The past five years have seen a dramatic increase in the performance of recognition systems due to the introduction of deep architectures for feature learning and classification. However, the mathematical reasons for this success remain elusive. In this talk we will briefly survey some existing theory of deep learning. In particular, we will focus on data structure based theory and discuss two recent developments. 

The first work studies the generalization error of deep neural network. We will show how the generalization error of deep networks can be bounded via their classification margin. We will also discuss the implications of our results for the regularization of the networks. For example, the popular weight decay regularization guarantees the margin preservation, but it leads to a loose bound to the classification margin. We show that a better regularization strategy can be obtained by directly controlling the properties of the network’s Jacobian matrix. 

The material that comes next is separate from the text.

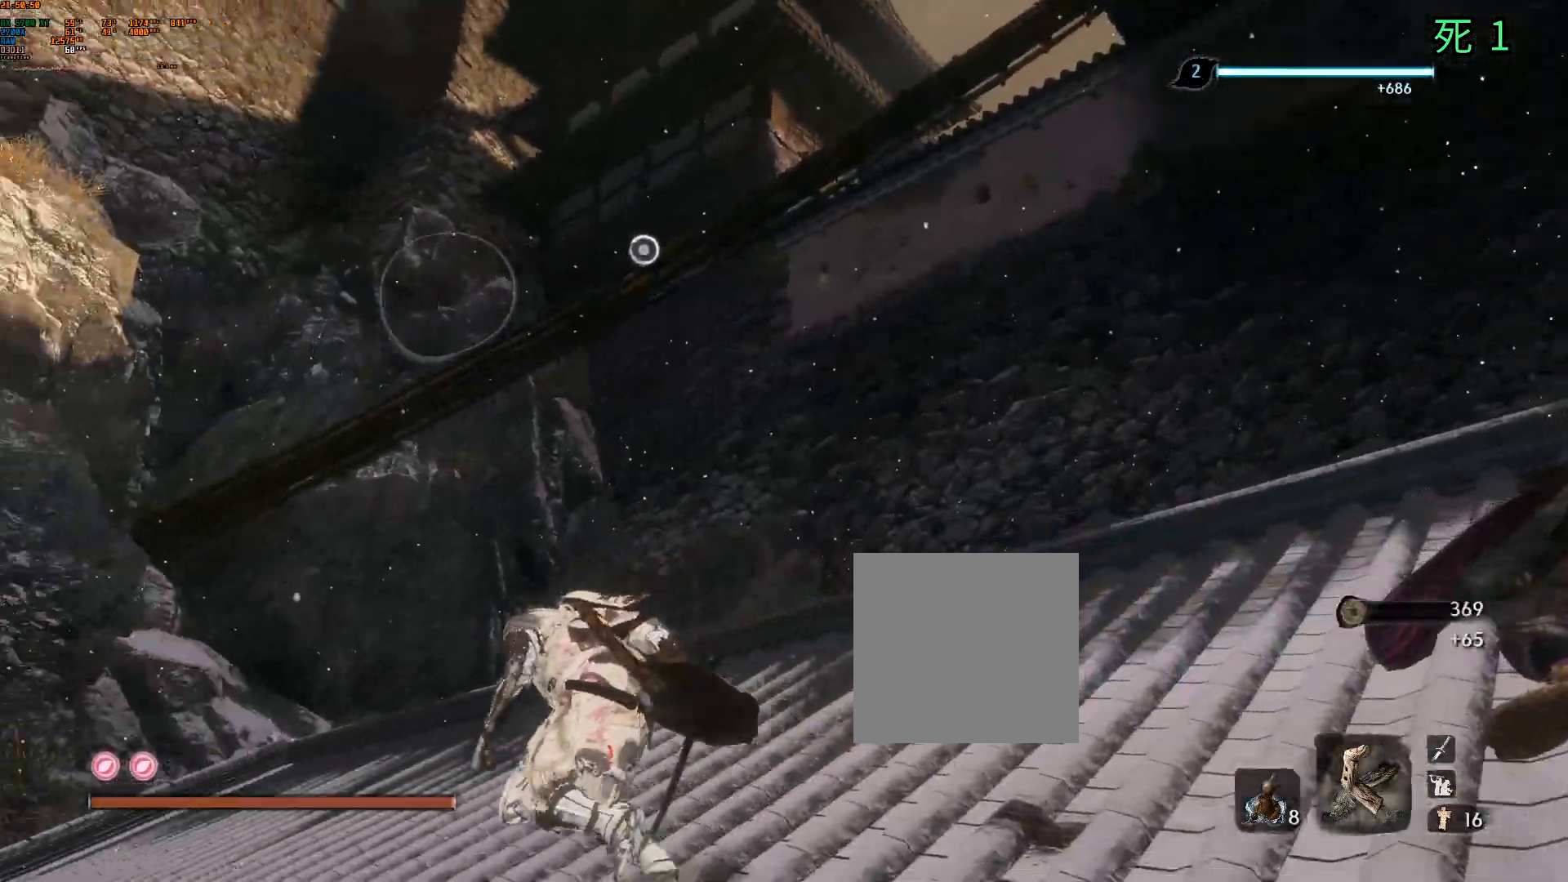
{"buttons": [], "left_stick": "up", "events": [[400, "left_stick", "up"]]}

The second work focuses on solving minimization problems with neural networks. Relying on recent recovery techniques developed for settings in which the desired signal belongs to some low-dimensional set, we show that using a coarse estimate of this set leads to faster convergence of certain iterative algorithms with an error related to the accuracy of the set approximation. Our theory ties to recent advances in sparse recovery, compressed sensing and deep learning. In particular, it provides an explanation for the successful approximation of the ISTA (iterative shrinkage and thresholding algorithm) solution by neural networks with layers representing iterations. 

The is a joint work with Guillermo Sapiro, Miguel Rodrigues, Jure Sokolic, Alex Bronstein and Yonina Eldar.